For processing to occur, the connections of the graph must be established and the graph readied for operation. This is done by first passing a source object and the outlet and inlet numbers of the connection to the downstream object's \texttt{connect()} method. Then, any connected objects need to be initialized by a call to their \texttt{init()} method, serving e.g. to provide information on sample rate and signal vector size to signal generators. This call will propagate up the tree from each terminal object, and is typically only called when the graph is started.

This could be extended to enable live coding in Max assuming that:

  1. The graph keeps track in a central place of the following information for each connection:
    • What object is the connection from
    • What outlet of the object are we connecting from
    • What object are we connecting to
    • What inlet of the object are we connecting to
  2. A notification system when connections are created and destroyed

When a new connection is created:

  1. The connect() method of the receiving object is called
  2. The connection is added to the central table/dict/linked list/whatever.

When a connection is destroyed:

Do we have a disconnect() method removing the connection?

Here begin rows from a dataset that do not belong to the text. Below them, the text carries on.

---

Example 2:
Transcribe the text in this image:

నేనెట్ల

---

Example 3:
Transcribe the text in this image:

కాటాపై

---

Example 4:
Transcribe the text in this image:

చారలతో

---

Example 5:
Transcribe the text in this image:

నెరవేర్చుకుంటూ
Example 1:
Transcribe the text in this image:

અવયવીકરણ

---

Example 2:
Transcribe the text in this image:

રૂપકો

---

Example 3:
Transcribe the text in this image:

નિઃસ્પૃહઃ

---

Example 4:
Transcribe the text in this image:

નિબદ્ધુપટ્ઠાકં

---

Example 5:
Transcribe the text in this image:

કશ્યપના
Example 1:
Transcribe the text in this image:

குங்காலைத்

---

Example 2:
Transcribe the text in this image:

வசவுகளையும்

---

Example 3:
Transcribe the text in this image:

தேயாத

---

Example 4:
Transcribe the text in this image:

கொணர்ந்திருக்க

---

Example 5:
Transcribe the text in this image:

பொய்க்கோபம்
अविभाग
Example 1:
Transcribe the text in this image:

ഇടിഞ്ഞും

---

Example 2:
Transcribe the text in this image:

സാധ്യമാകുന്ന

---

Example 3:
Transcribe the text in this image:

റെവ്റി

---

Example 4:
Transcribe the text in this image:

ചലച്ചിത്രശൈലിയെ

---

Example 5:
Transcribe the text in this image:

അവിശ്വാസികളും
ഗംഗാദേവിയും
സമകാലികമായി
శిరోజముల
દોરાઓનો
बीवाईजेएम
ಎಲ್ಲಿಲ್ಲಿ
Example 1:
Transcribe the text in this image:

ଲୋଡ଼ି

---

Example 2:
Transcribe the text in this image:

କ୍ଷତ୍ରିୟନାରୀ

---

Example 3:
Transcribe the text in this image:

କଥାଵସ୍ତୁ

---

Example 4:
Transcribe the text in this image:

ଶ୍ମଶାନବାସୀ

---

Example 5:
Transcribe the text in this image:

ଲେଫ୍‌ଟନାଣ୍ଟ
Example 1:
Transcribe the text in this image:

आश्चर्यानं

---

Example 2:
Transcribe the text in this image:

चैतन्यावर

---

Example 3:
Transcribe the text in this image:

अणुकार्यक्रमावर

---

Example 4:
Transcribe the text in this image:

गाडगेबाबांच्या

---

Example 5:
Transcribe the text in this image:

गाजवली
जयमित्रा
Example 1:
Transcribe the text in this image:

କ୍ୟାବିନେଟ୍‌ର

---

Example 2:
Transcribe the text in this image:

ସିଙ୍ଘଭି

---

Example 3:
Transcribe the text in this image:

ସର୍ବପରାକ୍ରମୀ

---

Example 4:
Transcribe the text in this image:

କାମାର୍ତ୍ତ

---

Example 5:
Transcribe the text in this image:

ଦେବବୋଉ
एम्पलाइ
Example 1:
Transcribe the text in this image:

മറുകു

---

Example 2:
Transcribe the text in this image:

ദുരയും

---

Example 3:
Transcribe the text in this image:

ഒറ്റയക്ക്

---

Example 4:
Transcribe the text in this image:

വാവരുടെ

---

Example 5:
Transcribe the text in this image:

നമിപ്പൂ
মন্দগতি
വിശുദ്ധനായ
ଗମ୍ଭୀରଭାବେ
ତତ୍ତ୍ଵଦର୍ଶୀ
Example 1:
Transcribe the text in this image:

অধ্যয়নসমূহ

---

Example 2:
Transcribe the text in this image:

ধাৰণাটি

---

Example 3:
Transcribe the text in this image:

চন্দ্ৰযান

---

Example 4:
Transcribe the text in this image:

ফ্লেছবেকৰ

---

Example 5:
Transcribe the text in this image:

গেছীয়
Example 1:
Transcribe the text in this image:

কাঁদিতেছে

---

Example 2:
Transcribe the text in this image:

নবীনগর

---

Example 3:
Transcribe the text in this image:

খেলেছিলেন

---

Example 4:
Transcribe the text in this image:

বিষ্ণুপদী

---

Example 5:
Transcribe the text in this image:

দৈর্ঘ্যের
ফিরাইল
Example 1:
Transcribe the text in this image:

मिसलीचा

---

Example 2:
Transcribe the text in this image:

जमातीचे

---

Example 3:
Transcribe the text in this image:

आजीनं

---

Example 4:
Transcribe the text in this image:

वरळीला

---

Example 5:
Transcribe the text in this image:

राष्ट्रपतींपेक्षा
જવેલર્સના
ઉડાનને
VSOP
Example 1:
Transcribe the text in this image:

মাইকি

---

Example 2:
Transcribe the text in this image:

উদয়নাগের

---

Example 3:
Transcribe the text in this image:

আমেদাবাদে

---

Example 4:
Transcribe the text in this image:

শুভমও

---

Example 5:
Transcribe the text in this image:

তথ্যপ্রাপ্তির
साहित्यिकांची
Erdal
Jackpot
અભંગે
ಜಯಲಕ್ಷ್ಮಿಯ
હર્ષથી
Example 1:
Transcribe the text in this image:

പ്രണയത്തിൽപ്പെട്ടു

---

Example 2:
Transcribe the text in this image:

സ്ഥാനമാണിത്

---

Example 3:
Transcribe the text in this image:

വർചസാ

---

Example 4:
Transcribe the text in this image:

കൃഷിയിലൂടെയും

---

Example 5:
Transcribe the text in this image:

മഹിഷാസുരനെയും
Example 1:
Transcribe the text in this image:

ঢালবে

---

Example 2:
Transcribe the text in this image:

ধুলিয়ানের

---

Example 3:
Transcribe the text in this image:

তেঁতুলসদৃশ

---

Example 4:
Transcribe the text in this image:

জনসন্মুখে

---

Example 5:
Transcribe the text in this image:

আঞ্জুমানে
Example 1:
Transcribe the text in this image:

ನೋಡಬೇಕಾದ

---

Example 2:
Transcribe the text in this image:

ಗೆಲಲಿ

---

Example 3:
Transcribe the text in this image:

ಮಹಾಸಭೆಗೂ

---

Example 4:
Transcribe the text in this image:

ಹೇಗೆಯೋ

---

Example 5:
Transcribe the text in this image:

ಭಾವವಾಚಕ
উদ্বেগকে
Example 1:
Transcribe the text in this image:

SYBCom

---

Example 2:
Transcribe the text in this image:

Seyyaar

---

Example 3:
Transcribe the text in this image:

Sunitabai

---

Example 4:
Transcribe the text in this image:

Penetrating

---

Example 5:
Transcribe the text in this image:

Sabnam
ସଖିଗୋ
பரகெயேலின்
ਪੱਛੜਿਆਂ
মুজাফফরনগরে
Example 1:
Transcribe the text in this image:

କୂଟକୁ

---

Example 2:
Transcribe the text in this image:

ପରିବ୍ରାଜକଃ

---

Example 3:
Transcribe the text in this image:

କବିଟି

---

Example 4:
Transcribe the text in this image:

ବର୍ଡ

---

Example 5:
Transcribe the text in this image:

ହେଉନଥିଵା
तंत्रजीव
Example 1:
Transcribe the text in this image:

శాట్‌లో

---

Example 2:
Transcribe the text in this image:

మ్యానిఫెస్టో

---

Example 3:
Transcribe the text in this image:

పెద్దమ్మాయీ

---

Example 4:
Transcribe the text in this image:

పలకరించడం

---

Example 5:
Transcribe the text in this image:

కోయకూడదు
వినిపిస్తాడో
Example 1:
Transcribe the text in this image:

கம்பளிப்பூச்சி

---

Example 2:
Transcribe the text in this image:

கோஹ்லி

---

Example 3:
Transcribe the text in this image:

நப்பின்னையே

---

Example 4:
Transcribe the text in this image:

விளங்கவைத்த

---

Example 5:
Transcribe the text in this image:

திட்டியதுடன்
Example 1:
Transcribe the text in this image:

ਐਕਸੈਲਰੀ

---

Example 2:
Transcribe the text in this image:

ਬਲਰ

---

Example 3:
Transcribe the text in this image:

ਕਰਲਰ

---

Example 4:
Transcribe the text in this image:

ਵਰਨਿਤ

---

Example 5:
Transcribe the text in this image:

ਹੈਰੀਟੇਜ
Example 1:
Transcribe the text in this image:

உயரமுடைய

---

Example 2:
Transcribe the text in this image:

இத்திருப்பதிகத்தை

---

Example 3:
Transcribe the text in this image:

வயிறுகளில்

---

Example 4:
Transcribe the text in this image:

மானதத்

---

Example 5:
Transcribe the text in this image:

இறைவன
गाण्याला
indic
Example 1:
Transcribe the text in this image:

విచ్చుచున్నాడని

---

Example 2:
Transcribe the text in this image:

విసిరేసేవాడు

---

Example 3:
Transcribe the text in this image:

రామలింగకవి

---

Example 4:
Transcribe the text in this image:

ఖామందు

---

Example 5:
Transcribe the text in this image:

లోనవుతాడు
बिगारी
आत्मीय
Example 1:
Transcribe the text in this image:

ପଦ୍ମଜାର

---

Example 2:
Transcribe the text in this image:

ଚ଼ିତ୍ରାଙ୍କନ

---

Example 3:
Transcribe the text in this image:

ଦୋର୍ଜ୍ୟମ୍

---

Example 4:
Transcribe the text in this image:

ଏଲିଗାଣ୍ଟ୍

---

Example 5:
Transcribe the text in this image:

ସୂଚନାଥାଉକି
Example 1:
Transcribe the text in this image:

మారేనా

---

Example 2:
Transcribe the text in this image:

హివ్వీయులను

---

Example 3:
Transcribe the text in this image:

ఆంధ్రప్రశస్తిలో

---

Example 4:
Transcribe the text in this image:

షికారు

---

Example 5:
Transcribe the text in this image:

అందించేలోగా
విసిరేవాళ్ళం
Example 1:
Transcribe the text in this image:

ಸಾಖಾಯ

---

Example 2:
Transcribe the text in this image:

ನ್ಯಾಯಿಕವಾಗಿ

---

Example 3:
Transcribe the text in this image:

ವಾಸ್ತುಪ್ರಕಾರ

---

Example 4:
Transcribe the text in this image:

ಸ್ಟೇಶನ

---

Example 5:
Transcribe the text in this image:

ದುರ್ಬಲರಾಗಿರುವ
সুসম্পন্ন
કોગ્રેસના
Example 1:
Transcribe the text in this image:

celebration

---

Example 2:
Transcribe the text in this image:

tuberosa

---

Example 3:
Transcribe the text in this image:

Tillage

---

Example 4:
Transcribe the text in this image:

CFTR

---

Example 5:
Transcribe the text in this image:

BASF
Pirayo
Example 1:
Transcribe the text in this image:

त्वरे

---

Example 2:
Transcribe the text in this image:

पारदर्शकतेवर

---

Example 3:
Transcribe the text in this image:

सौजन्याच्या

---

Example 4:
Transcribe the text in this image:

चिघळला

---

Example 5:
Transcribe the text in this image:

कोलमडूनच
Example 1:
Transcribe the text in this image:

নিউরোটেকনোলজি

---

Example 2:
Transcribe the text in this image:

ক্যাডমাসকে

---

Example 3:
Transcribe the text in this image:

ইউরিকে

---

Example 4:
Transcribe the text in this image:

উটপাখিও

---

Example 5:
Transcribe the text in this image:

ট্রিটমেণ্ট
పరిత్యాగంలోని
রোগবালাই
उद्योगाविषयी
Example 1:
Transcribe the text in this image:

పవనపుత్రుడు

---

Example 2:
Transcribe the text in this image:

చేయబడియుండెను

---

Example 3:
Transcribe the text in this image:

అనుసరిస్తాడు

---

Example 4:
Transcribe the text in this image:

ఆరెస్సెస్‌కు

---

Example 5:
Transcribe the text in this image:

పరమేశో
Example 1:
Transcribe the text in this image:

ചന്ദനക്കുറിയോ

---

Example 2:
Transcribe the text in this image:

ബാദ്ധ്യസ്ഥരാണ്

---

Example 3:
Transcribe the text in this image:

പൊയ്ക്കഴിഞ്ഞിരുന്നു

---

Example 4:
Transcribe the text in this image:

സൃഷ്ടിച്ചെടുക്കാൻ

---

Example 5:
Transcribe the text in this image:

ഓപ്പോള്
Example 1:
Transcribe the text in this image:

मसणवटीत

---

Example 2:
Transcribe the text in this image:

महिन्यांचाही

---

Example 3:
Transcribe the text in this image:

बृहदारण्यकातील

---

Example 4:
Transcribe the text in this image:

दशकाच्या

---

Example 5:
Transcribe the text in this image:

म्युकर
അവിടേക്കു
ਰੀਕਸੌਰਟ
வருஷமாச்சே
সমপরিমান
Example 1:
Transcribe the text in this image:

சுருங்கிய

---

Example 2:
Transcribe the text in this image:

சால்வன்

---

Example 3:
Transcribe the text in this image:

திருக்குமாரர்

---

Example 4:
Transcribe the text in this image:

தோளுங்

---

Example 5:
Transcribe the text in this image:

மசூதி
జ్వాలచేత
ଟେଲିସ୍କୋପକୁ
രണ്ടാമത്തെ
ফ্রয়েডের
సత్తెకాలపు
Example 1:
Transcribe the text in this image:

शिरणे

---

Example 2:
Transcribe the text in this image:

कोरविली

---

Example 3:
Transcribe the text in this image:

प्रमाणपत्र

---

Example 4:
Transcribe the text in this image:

If so:

  1. disconnect() is called
  2. The connection is removed from the central table of connections
  • TAP: we have this partially implemented, it is called "drop".

When an object is created:

The graph is not altered in any way until we start making connections.

When an object is destroyed:

Before the object is destroyed:

  1. The central table is traversed searching for all connections from the object. Each of these are destroyed according to the above
  2. The Max object is destroyed
  3. The central table is traversed searching for all connections to the object. These are removed from the table

Final notes:

Currently the Multicore graph is discussed as a peer object model in the paper draft. The introduction of a central table adds a server-like element. It is also interesting how this somehow resembles some of the ideas used for current development of the Node lib...

Any object bridging Multicore to or from MSP will also be part of the MSP audio chain. If such objects are created or destroyed, or connections between them and MSP obejcts are created or destroyed, the MSP audio chain will have to be rebuilt. Still it does not affect the Multicore Audio Graph as such...

When deleting connections and objects, we have to make sure we do not try to process audio using the connections and objects while they are in the process of being deleted, so that we end up with pointers to null and crashes. This might be the most tricky part to get right. One option would be that deletions are scheduled to be done during the "post-process" round?

Currently the building of the graph also serves to set sample rate and vector size. Do this need to be initialized, or could it rather be passed around with each processing of vectors?

  • TAP: it is already passed around, but the problem is with generators. However, see below...

Then, any connected objects need to be initialized by a call to their \texttt{init()} method, serving e.g. to provide information on sample rate and signal vector size to signal generators. This call will propagate up the tree from each terminal object, and is typically only called when the graph is started.

We should investigate what the init() method serves to do currently, and how it might (not) work with the ideas put forward here.

  • TAP: I think we can merge the init() functionality into preprocess() -- this will make a lot of things cleaner/easier.